At a safe distance, the floating heads of the rest of the survivors watched with paralysing fear how the hammerheads remained dangerous predators until the seawater immobilised every limb of their heavy bodies and they looked like parts of a wrecked ship riding the waves. The fighters reappeared beside them and they all recognised with pain three lifeless human bodies of their friends gliding among the hammerheads. They swam slowly to the shore, avoiding the muted creatures. The group stranded saddened and tired from the excruciating battle, but soon they breathed in the lifesaving salty air and their hearts filled with joy at their victory. Suddenly everything became silent. The wind changed direction and the leaves of the trees rustled impatiently. The survivors looked at one another and pricked their ears with suspense.

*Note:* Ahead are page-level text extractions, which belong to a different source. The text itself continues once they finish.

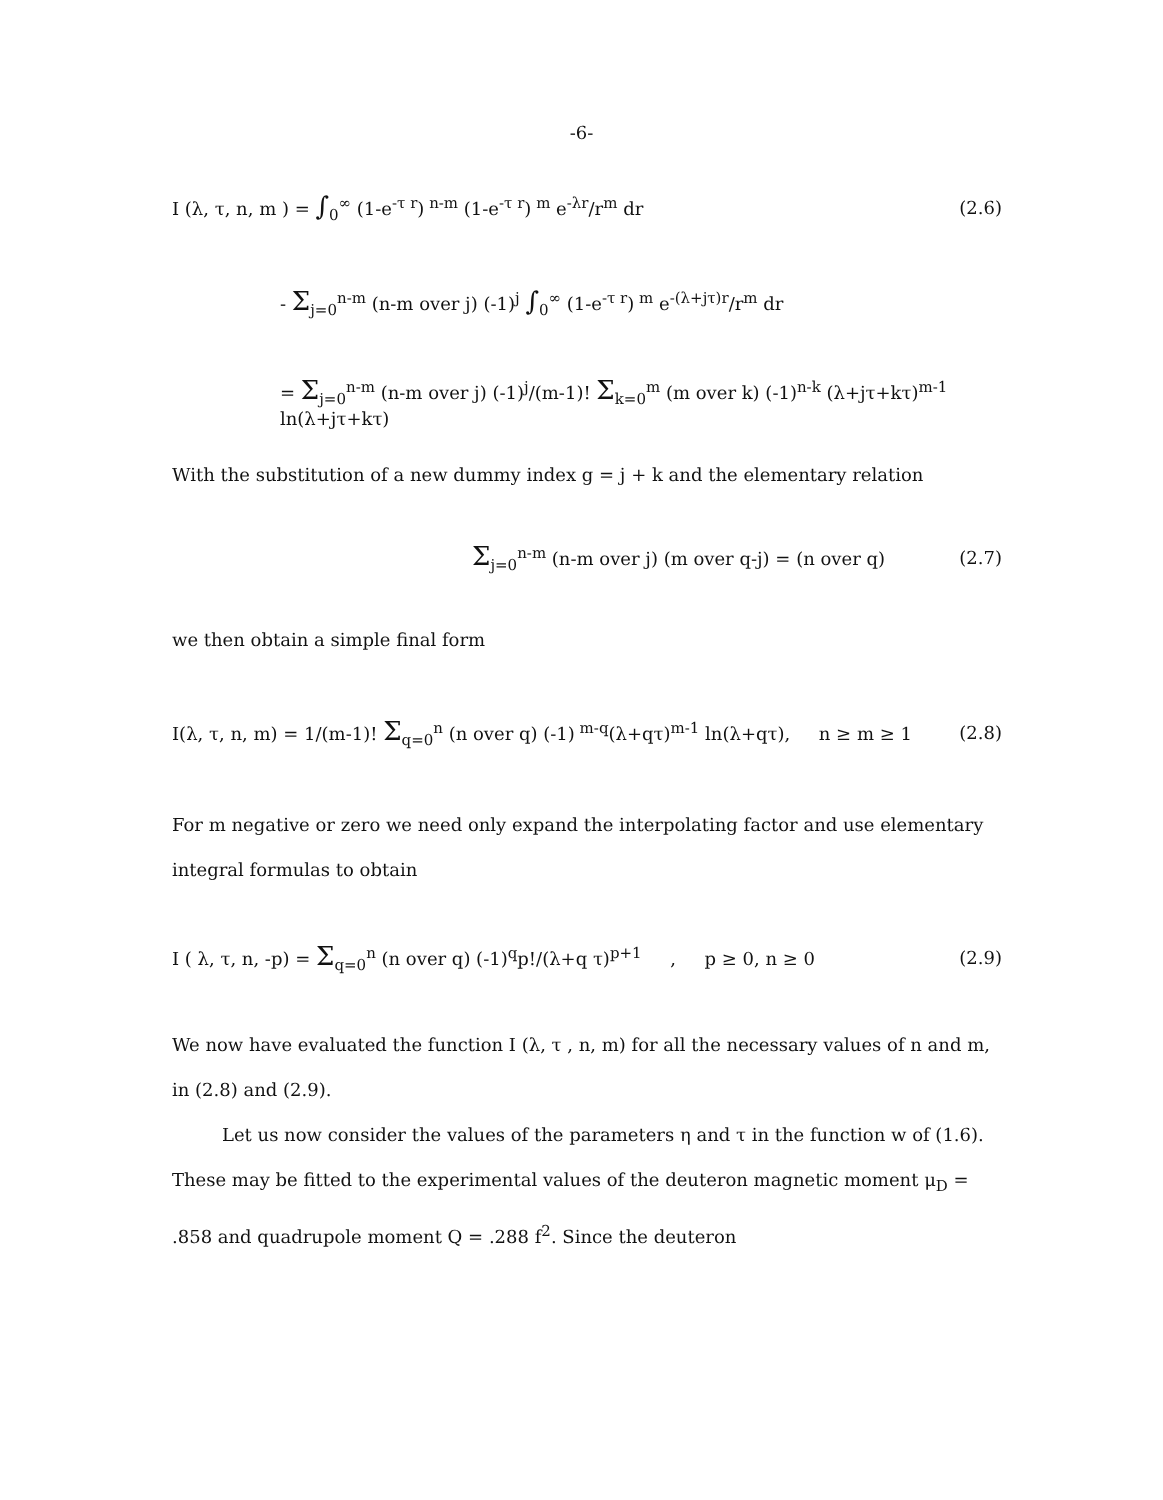-6-
I (λ, τ, n, m ) = ∫<sub>0</sub><sup>∞</sup> (1-e<sup>-τ r</sup>)<sup>n-m</sup> (1-e<sup>-τ r</sup>)<sup>m</sup> e<sup>-λr</sup>/r<sup>m</sup> dr
(2.6)
- Σ<sub>j=0</sub><sup>n-m</sup> (n-m over j) (-1)<sup>j</sup> ∫<sub>0</sub><sup>∞</sup> (1-e<sup>-τ r</sup>)<sup>m</sup> e<sup>-(λ+jτ)r</sup>/r<sup>m</sup> dr
= Σ<sub>j=0</sub><sup>n-m</sup> (n-m over j) (-1)<sup>j</sup>/(m-1)! Σ<sub>k=0</sub><sup>m</sup> (m over k) (-1)<sup>n-k</sup> (λ+jτ+kτ)<sup>m-1</sup> ln(λ+jτ+kτ)
With the substitution of a new dummy index g = j + k and the elementary relation
Σ<sub>j=0</sub><sup>n-m</sup> (n-m over j) (m over q-j) = (n over q)
(2.7)
we then obtain a simple final form
I(λ, τ, n, m) = 1/(m-1)! Σ<sub>q=0</sub><sup>n</sup> (n over q) (-1)<sup>m-q</sup>(λ+qτ)<sup>m-1</sup> ln(λ+qτ), n ≥ m ≥ 1
(2.8)
For m negative or zero we need only expand the interpolating factor and use elementary integral formulas to obtain
I ( λ, τ, n, -p) = Σ<sub>q=0</sub><sup>n</sup> (n over q) (-1)<sup>q</sup>p!/(λ+q τ)<sup>p+1</sup> , p ≥ 0, n ≥ 0
(2.9)
We now have evaluated the function I (λ, τ , n, m) for all the necessary values of n and m, in (2.8) and (2.9).
Let us now consider the values of the parameters η and τ in the function w of (1.6). These may be fitted to the experimental values of the deuteron magnetic moment μ<sub>D</sub> = .858 and quadrupole moment Q = .288 f<sup>2</sup>. Since the deuteron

The forest filled with noises and a small army of humans materialised out of nowhere right in front of the group of survivors that immediately formed a tight circle and took fighting positions. With unbelieving eyes, they followed the rows of well-built men and women, who were approaching them slowly, some on foot, some on horses. Their leader was a colossus, armed up to his teeth with axes and knives. The village leader gasped as she recognised one of the branded traitors she had accepted into her village. He waved at her and shouted that they had come to support them. The hammerheads had not killed any of the traitors for unknown reasons. Then he pointed in the direction of the sea. The survivors turned around and the sinking sun was overshadowed by hundreds of ships with colourful sails.

They were ships of the prosperous people. It dawned on the village leader that the prosperous village leader had sent them to their possible deaths for mere entertainment, well knowing that the prosperous people were on the hunt for their land. They had skilfully used the tribe leaders’ death wishes to destroy the country and form armies of lone, wild children who were now scattered around the place, waiting to be trained as soldiers. With the tribe leaders dead and a handful of survivors, the country was ready to receive them. She turned to the tribe traitors. The prosperous people had probably thought that the traitors had been hiding in the bushes, as nobody had wanted them. Obviously, they were slave and soldier material, with their strong fighter bodies and violated souls, but as most of them had been treated well in the villages, they were willing to help the villagers in the decisive, upcoming battle. The branded people stopped and waited till the villagers had risen to their feet and they watched together how the ships were approaching the shore under the blood red sunset. It was time to retreat to the forest.